Billy started out doing a sort of homegrown punk, strumming on a solitary electric guitar and singing his strange little songs, raw and unedited.  Short, pithy and always to the point – he was as leftwing as they come, a leading light of Red Wedge in the eighties, a sworn enemy of Thatcher and despite a degree of fame and fortune still true to his beliefs.   And from the earliest songs there was also an amazing degree of honesty about sexual relations with girls, the hopeless fumbles and besotted unrequited love of the young was starkly dissected, and we nodded and understood that that is exactly how it was.  As he has grown older he has charted the trials and tribulations of growing older too, but he has never become cynical, always offering us hope over despair.  And he is unashamedly English, though often ashamed of English bigotry and short-sightedness.  He is also a great individual thinker, appearing quite regularly on Question Time and running rings around the tired political hacks on the panel.  He has never stopped singing in an English Accent too, where most sing a sort of transatlantic American drawl, Billy is never afraid of his own Thames Estuary voice.
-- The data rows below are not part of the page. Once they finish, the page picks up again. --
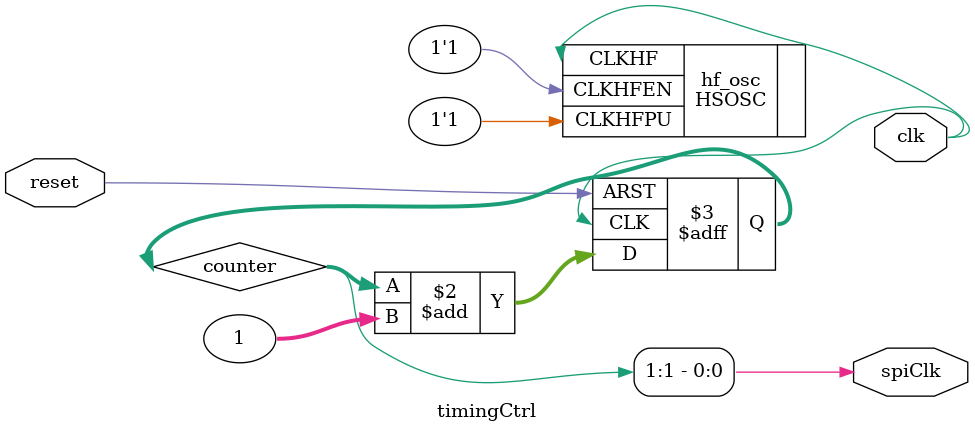
<source format=sv>
module top(input logic rst, msck,  mCS, msdi,
           output logic sck, sdo, CS, LDAC,
		   output logic [7:0] volVal
);

	logic clk, start, spiClk, mcuDone;
	logic [15:0] recVal, capturedVal;
	logic [7:0] voltageVal;
	logic [3:0] note, waveCar, waveMod;
	logic [5:0] fmBeta, fmOffset, filterSet, unused;
	
	
	timingCtrl clkGen(rst, clk, spiClk);
	spiMcu readMCU(rst, msck, mCS, msdi, recVal, mcuDone);
	memory setMem(clk, rst, capturedVal, note, waveMod, waveCar , fmBeta, fmOffset, filterSet, unused);
	waveFetcherFM voltageGetter(clk, rst, note, waveMod, waveCar,  fmBeta, fmOffset, start, voltageVal);
	spiDac toSpeak(rst, clk, spiClk, start, sck, sdo, CS, LDAC, voltageVal);
	
	// spi capture reg, should this be in another block? 
	 always_ff @(posedge clk, posedge rst)begin
        if (rst) begin
			capturedVal <=0;
			end
		else if (mcuDone) begin
			capturedVal <= recVal;
			end
		end
	
	//assign testNote = 4'b0010;

	assign volVal = voltageVal; // for simulation purposes
	//assign rst = 0;
endmodule

module timingCtrl(input logic reset,
					output logic clk , spiClk);
		logic [31:0] counter;
	// Internal high-speed oscillator @12MHz
   HSOSC #(.CLKHF_DIV(2'b10)) 
         hf_osc (.CLKHFPU(1'b1), .CLKHFEN(1'b1), .CLKHF(clk));
		 
		 // Simple clock divider for lower clock freqs, unused.
	always_ff @(posedge clk, posedge reset)
		begin
			if (reset) counter<=0;
			else counter <= counter + 1;
		end
		
		assign spiClk = counter[1];
endmodule
</source>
So from his earliest songs where he was looking for ‘A New England’ to his later more thoughtful songs where ‘Sometimes He Sees The Point.’  Billy is always there, commentating on our lives, and what it is to be human, and always the staunchest defender of the faith.

Too Much Rain – Garden’s Overgrown

Monday 2nd july

A bit of good weather and everyone is out trying to get on top of the mess their gardens have become.  Three months of wet weather and the plants have run riot.  And despite what we saw as a lack of sunshine, with overcast and cloudy skies, the sun was still there all along.  The plants do not need blazing sunshine to grow; the chlorophyll in their green leaves reacts to the sun’s rays no matter how thick the cloud-cover.  And all this rain has just been wonderful for them.  So, it was out with the shears and secateurs, and hacking back time.  The amazing tangle of ivy and bindweed and nettles stifling but not killing off all the regular plants you planted a few years ago which are now huge bushes and in some cases trees.  And tomorrow it will be a trip to the recycling centre, everyone with nice green canvas bags, and in some cases a few black sacks full too.

So, despite our moaning about how wet it has been, the gardens have never had it so good,  And that little day in the garden, even if it didn’t feel so warm with a brisk wind blowing, will have done us all the world of good too.  The English seem to need to garden, to nurture and to shape, to clip and to mow, and with so many wet weekends we have had withdrawal symptoms of late.  And now that the work is done and the lawn mown, and the bushes trimmed and the weeds hacked back a bit we too can relax, safe in the knowledge that we will have to do it all again in a few weeks time.